■ SOURCE DOCUMENT:
--- START ---
Afghan women feeding opium to children at Peshawar refugees camp
By Saba Bangash
PESHAWAR, 1 May: Alarming reports have surfaced from Khurasan Camp of Afghan refugees in suburbs of Peshawar where women weaving carpets are reportedly feeding opium to their children which have rendered them drug addicts and illiterates at cost of commercial motives. The practice of drugging children with opium goes unnoticed by the government and concerned authorities putting the future of hundreds of young Afghans at stake. A prime example is 12 years old Jawad, an ethnic Turkmen from Afghan refugee family living in Khurasan camp, who became drug addict due to his mother.
“My mom was a housemaid and she used to give me opium from a bottle to keep me fast asleep since my birth ” he narrates while talking to TNN. He says that he grew up with drug addiction that turned him into a beggar. “I used to visit Karkhano Market in Peshawar and beg people for money. I earned Rs300-500 daily through begging and then buy hashish from a shop”he maintains. Shops of hashish, liquor and other drugs are easily accessible for people in Karkhano Market that borders with Khyber Agency, a tribal district inside FATA, where hashish are grown and sold in public.
--- END ---
■ STORED DATA:
--- START ---
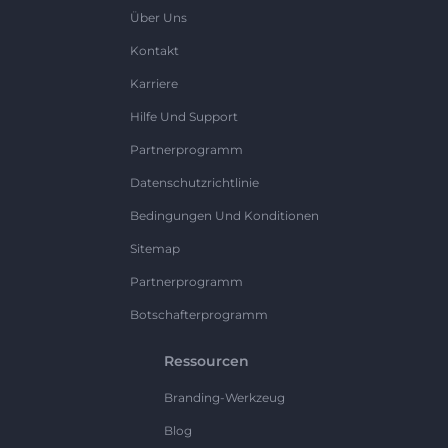
Über Uns
Kontakt
Karriere
Hilfe Und Support
Partnerprogramm
Datenschutzrichtlinie
Bedingungen Und Konditionen
Sitemap
Partnerprogramm
Botschafterprogramm
Ressourcen
Branding-Werkzeug
Blog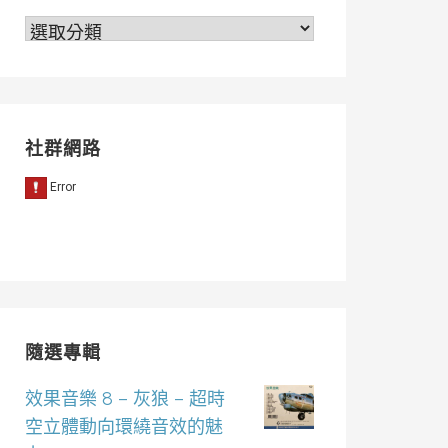
分
類
社群網路
隨選專輯
效果音樂 8 – 灰狼 – 超時
空立體動向環繞音效的魅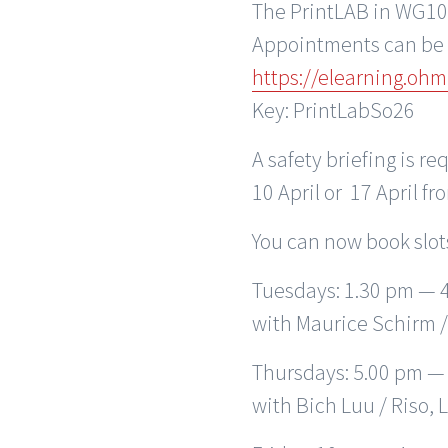
The PrintLAB in WG107
Appointments can be b
https://elearning.oh
Key: PrintLabSo26
A safety briefing is r
10 April or 17 April f
You can now book slots
Tuesdays: 1.30 pm — 
with Maurice Schirm /
Thursdays: 5.00 pm —
with Bich Luu / Riso,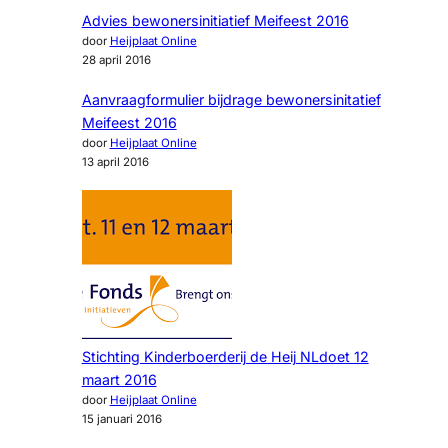
Advies bewonersinitiatief Meifeest 2016
door
Heijplaat Online
28 april 2016
Aanvraagformulier bijdrage bewonersinitatief
Meifeest 2016
door
Heijplaat Online
13 april 2016
Stichting Kinderboerderij de Heij NLdoet 12
maart 2016
door
Heijplaat Online
15 januari 2016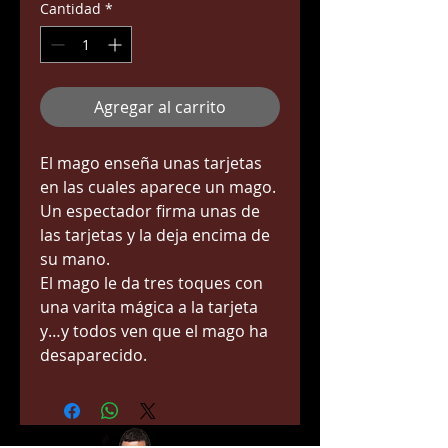
Cantidad
*
Agregar al carrito
El mago enseña unas tarjetas 
en las cuales aparece un mago.
Un espectador firma unas de 
las tarjetas y la deja encima de 
su mano.
El mago le da tres toques con 
una varita mágica a la tarjeta 
y…y todos ven que el mago ha 
desaparecido.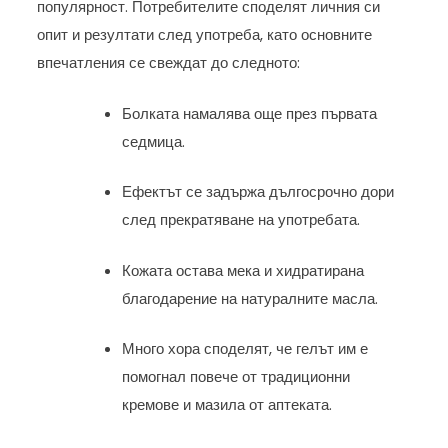
популярност. Потребителите споделят личния си
опит и резултати след употреба, като основните
впечатления се свеждат до следното:
Болката намалява още през първата
седмица.
Ефектът се задържа дългосрочно дори
след прекратяване на употребата.
Кожата остава мека и хидратирана
благодарение на натуралните масла.
Много хора споделят, че гелът им е
помогнал повече от традиционни
кремове и мазила от аптеката.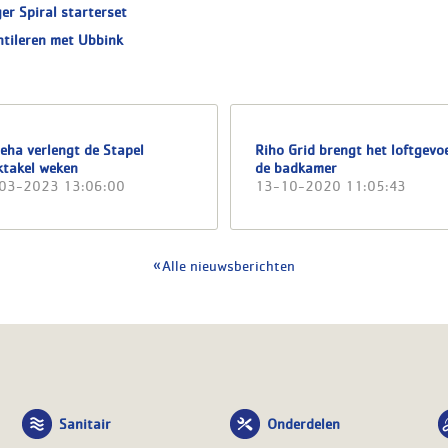
er Spiral starterset
ntileren met Ubbink
eha verlengt de Stapel
Riho Grid brengt het loftgevoe
ktakel weken
de badkamer
03-2023 13:06:00
13-10-2020 11:05:43
Alle nieuwsberichten
Sanitair
Onderdelen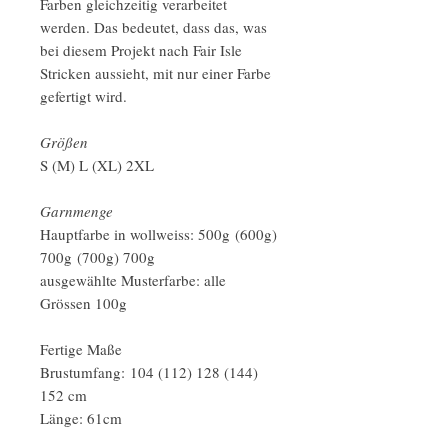
Farben gleichzeitig verarbeitet
werden. Das bedeutet, dass das, was
bei diesem Projekt nach Fair Isle
Stricken aussieht, mit nur einer Farbe
gefertigt wird.
Größen
S (M) L (XL) 2XL
Garnmenge
Hauptfarbe in wollweiss: 500g (600g)
700g (700g) 700g
ausgewählte Musterfarbe: alle
Grössen 100g
Fertige Maße
Brustumfang: 104 (112) 128 (144)
152 cm
Länge: 61cm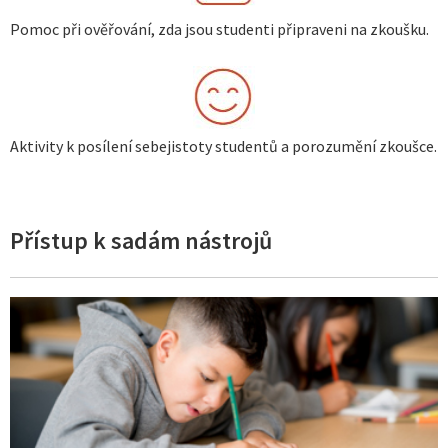
Pomoc při ověřování, zda jsou studenti připraveni na zkoušku.
Aktivity k posílení sebejistoty studentů a porozumění zkoušce.
Přístup k sadám nástrojů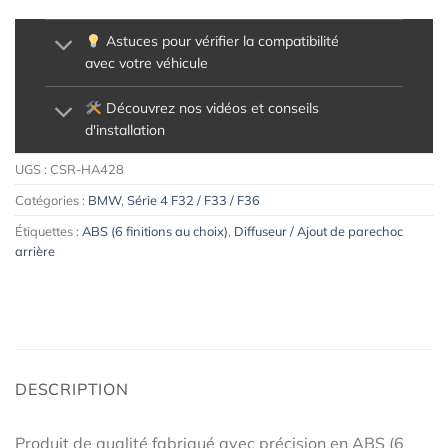
Astuces pour vérifier la compatibilité
avec votre véhicule
Découvrez nos vidéos et conseils
d'installation
UGS :
CSR-HA428
Catégories :
BMW
,
Série 4 F32 / F33 / F36
Étiquettes :
ABS (6 finitions au choix)
,
Diffuseur / Ajout de parechoc
arrière
DESCRIPTION
Produit de qualité fabriqué avec précision en ABS (6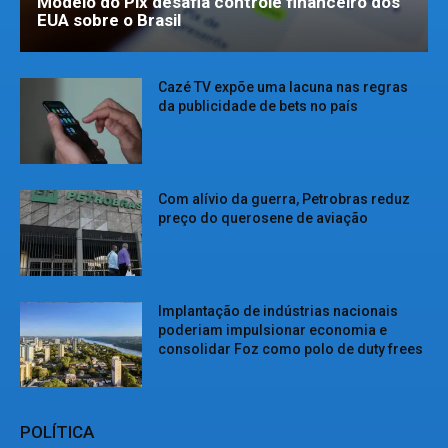
Modelo do Pix desafia controle financeiro dos
EUA sobre o Brasil
Cazé TV expõe uma lacuna nas regras
da publicidade de bets no país
Com alívio da guerra, Petrobras reduz
preço do querosene de aviação
Implantação de indústrias nacionais
poderiam impulsionar economia e
consolidar Foz como polo de duty frees
POLÍTICA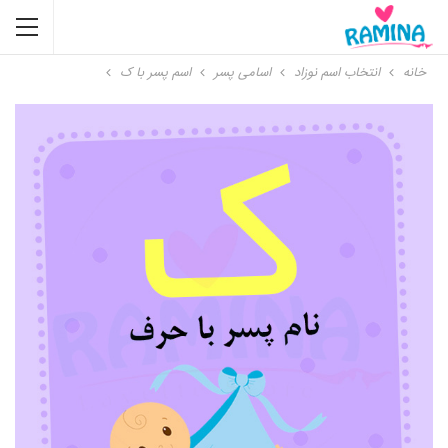
خانه
انتخاب اسم نوزاد
اسامی پسر
اسم پسر با ک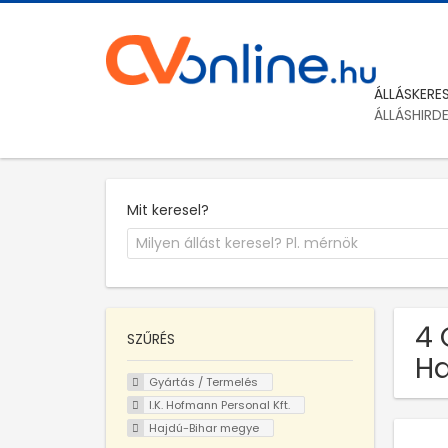
ÁLLÁSKERE
ÁLLÁSHIRD
Mit keresel?
4 
SZŰRÉS
Ha
Gyártás / Termelés
I.K. Hofmann Personal Kft.
Hajdú-Bihar megye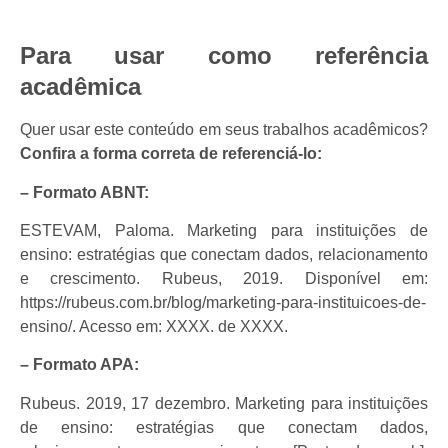
Para usar como referência
acadêmica
Quer usar este conteúdo em seus trabalhos acadêmicos?
Confira
a forma correta de referenciá-lo:
– Formato ABNT:
ESTEVAM, Paloma. Marketing para instituições de
ensino: estratégias que conectam dados, relacionamento
e crescimento. Rubeus, 2019. Disponível em:
https://rubeus.com.br/blog/marketing-para-instituicoes-de-
ensino/. Acesso em: XXXX. de XXXX.
– Formato APA:
Rubeus. 2019, 17 dezembro. Marketing para instituições
de ensino: estratégias que conectam dados,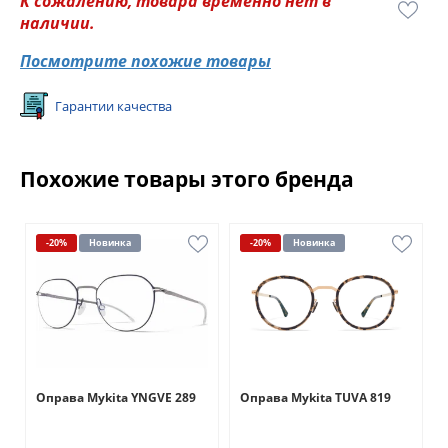
К сожалению, товара временно нет в
наличии.
Посмотрите похожие товары
Гарантии качества
Похожие товары этого бренда
-20%
Новинка
-20%
Новинка
Оправа Mykita YNGVE 289
Оправа Mykita TUVA 819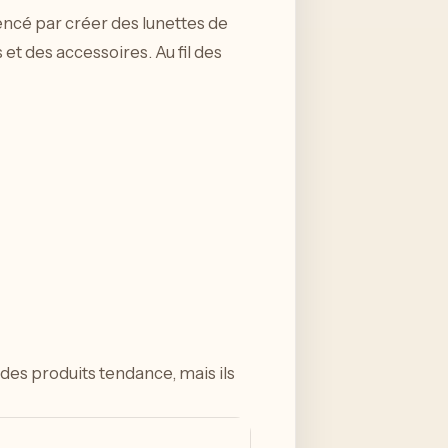
mencé par créer des lunettes de
t des accessoires. Au fil des
des produits tendance, mais ils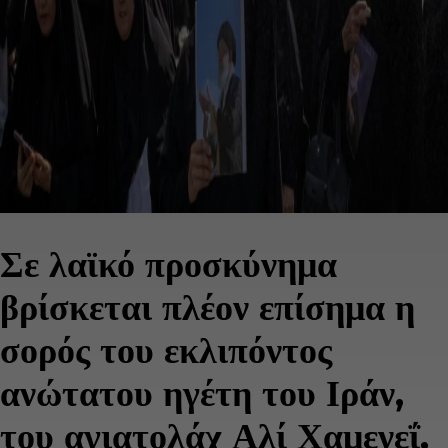
Σε λαϊκό προσκύνημα
βρίσκεται πλέον επίσημα η
σορός του εκλιπόντος
ανώτατου ηγέτη του Ιράν,
του αγιατολάχ
Αλί Χαμενεΐ
,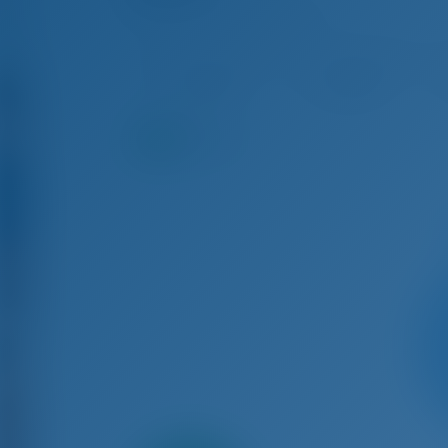
Oceanis 51.1 - Yate De Vela
Oct 10 - Oct 17, 2026
Oct 17 - Oct 24, 2026
Oct
€ 2,767
€ 2,767
9.4
puntos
--- END ---
■ TASK REQUIREMENTS:
In the article about opium use at the Peshawar refugee camp, how much did Jawad say he earned daily from begging? The records come from a separate source, unrelated to the article.

■ WRITTEN ANSWER:
Rs300-500 a day.